Dimensionally stable anodes (DSAs) are regarded to be optimized electrodes for electrochlorination owing to their excellent electrocatalytic activity for the chlorine evolution reaction (CER). However, in dilute chloride solutions, DSAs preferentially produce oxygen rather than chlorine because of their low overpotential for oxygen evolution reaction (OER). Considering the frequent use of electrochlorination in dilute conditions, the poor efficiency of DSAs severely limits their environmental and industrial applications. Therefore, the aim of this study is to improve the CER efficiency of IrO₂ in dilute chloride solutions with the addition of Fe₂O₃ as a co-catalyst which has a slow reaction rate of OER. In a dilute chloride solution of 1 mM NaCl, Ir_0.11Fe_0.25O_0.64 showed a far higher current efficiency for CER (28%) than that of IrO₂ (3%). Ir_0.11Fe_0.25O_0.64 also exhibited better current efficiency in NaCl solution of various concentrations (1 mM to 2 M) than that of IrO₂. This is attributed to the synergistic effect of Fe₂O₃ (slow OER rate) and IrO₂ (fast CER rate). Moreover, the long-term stability of Ir_0.11Fe_0.25O_0.64 was demonstrated with tap water electrolysis for 50 days. These results suggest that Ir_0.11Fe_0.25O_0.64 has great potential to expand the scope of application of the electrochlorination system, particularly in dilute solutions.

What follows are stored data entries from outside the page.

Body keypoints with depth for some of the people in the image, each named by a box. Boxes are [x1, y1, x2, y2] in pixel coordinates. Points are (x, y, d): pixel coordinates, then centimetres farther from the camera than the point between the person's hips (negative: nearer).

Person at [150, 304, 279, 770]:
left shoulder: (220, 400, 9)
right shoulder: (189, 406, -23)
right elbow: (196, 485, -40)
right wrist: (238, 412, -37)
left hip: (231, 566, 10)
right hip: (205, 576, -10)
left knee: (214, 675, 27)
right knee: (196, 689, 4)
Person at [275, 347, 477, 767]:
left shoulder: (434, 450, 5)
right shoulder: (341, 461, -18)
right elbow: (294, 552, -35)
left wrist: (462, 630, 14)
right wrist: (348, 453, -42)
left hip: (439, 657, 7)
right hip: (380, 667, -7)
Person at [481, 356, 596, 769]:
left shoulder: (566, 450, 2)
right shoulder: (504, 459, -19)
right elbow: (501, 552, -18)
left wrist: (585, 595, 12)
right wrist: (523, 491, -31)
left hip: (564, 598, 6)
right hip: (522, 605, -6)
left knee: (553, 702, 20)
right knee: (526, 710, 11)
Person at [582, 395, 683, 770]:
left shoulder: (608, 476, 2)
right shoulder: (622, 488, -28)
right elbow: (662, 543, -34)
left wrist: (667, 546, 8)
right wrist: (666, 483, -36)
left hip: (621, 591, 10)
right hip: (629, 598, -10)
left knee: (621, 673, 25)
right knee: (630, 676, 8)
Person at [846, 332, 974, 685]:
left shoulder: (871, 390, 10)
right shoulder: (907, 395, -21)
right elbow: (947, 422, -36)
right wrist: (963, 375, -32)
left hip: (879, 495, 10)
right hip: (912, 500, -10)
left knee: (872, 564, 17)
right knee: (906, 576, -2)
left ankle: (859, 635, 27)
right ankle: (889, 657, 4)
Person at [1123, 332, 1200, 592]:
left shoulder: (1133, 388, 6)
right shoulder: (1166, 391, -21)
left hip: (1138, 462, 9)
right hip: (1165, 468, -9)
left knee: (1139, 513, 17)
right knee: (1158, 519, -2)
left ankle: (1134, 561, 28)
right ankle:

尺寸稳定的阳极 (DSA) 被认为是用于电氯化的优化电极，因为它们对析氯反应 (CER) 具有出色的电催化活性。然而，在稀氯化物溶液中，DSA 优先产生氧而不是氯，因为它们的析氧反应 (OER) 过电位较低。考虑到在稀释条件下频繁使用电氯化，DSA 的低效率严重限制了它们的环境和工业应用。因此，本研究的目的是提高 IrO ₂在稀氯化物溶液中的 CER 效率，加入 Fe ₂ O ₃作为 OER 反应速率缓慢的助催化剂。在 1 mM NaCl、Ir 的稀氯化物溶液中_0.11 Fe _0.25 O _0.64的 CER 电流效率 (28%) 远高于 IrO ₂ (3%)。Ir _0.11 Fe _0.25 O _0.64在各种浓度（1 mM 至2 M）的NaCl 溶液中也表现出比IrO ₂更好的电流效率。这归因于 Fe ₂ O ₃（慢 OER 速率）和 IrO ₂（快 CER 速率）的协同效应。此外，用自来水电解 50 天证明了Ir _0.11 Fe _0.25 O _0.64的长期稳定性。这些结果表明 Ir _0.11Fe _0.25 O _0.64具有扩大电解氯化系统应用范围的巨大潜力，特别是在稀溶液中。